Aliás, este tipo de produto da AtlasIntel está se espalhando pelo Brasil como mostra a pesquisa divulgada em Belém- PA, no dia 15 de agosto, que traz o candidato Igor Normando – MDB apoiado pelo Governador Helder Barbalho – MDB, com 36,5% das intenções de voto, tecnicamente empatado com o candidato Éder Mauro – PL, que tem 34,7%. Esse resultado vai na contramão de outra pesquisa realizada pelo instituto Datailha entre os dias 08 e 10 de agosto (PA – 01947/2024), que, no cenário estimulado, mostra Igor Normando com 21,5% das intenções de voto, Edmilson Rodrigues com 20,1% e Éder Mauro com 18,3%, todos tecnicamente empatados. Repare que, ao se computar o resultado apurado para o atual prefeito, Edmilson – PSOL, que aparece em 3º lugar com 15,5%, o total de intenções na pesquisa via internet acumula 86,7% de intenções declaradas de voto, indicando somente 3,5% de indecisos, cenário completamente irreal para qualquer município do país, neste momento em que as campanhas ainda nem começaram.

INSTRUÇÃO DA TAREFA: Transcreva na íntegra, sem nenhuma alteração, o texto sobre as pesquisas eleitorais em Belém.

DADOS FORNECIDOS:

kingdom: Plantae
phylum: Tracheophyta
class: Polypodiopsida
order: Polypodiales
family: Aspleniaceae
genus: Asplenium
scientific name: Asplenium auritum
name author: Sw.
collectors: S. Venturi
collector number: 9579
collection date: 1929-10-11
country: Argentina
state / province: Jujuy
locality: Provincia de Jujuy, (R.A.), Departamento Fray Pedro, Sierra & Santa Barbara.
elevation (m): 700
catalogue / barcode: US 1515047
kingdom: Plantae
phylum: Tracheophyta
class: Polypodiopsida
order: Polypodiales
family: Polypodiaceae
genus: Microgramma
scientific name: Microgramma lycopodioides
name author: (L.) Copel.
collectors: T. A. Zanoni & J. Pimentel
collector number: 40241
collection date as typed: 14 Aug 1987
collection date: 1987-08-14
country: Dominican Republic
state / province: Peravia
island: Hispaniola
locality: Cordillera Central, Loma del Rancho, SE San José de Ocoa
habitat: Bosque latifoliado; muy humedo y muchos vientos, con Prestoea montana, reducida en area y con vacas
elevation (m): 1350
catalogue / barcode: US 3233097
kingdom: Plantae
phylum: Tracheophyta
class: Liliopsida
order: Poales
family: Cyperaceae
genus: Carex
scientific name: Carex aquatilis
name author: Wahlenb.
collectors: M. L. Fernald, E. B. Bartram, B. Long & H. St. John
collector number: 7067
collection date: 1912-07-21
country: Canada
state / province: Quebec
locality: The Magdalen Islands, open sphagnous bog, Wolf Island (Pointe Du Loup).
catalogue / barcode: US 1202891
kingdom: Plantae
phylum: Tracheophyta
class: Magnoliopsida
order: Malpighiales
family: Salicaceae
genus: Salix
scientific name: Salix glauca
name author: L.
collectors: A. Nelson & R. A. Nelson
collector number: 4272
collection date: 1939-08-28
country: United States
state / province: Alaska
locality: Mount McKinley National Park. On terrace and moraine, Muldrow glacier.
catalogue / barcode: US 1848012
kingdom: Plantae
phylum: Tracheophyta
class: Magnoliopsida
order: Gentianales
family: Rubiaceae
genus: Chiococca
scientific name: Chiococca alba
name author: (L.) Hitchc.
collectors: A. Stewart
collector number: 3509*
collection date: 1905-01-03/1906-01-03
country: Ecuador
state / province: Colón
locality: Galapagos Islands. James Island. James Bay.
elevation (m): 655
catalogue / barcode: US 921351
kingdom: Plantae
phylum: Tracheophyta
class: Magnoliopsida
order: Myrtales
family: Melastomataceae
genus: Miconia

RESPOSTA DA TAREFA:
Aliás, este tipo de produto da AtlasIntel está se espalhando pelo Brasil como mostra a pesquisa divulgada em Belém- PA, no dia 15 de agosto, que traz o candidato Igor Normando – MDB apoiado pelo Governador Helder Barbalho – MDB, com 36,5% das intenções de voto, tecnicamente empatado com o candidato Éder Mauro – PL, que tem 34,7%. Esse resultado vai na contramão de outra pesquisa realizada pelo instituto Datailha entre os dias 08 e 10 de agosto (PA – 01947/2024), que, no cenário estimulado, mostra Igor Normando com 21,5% das intenções de voto, Edmilson Rodrigues com 20,1% e Éder Mauro com 18,3%, todos tecnicamente empatados. Repare que, ao se computar o resultado apurado para o atual prefeito, Edmilson – PSOL, que aparece em 3º lugar com 15,5%, o total de intenções na pesquisa via internet acumula 86,7% de intenções declaradas de voto, indicando somente 3,5% de indecisos, cenário completamente irreal para qualquer município do país, neste momento em que as campanhas ainda nem começaram.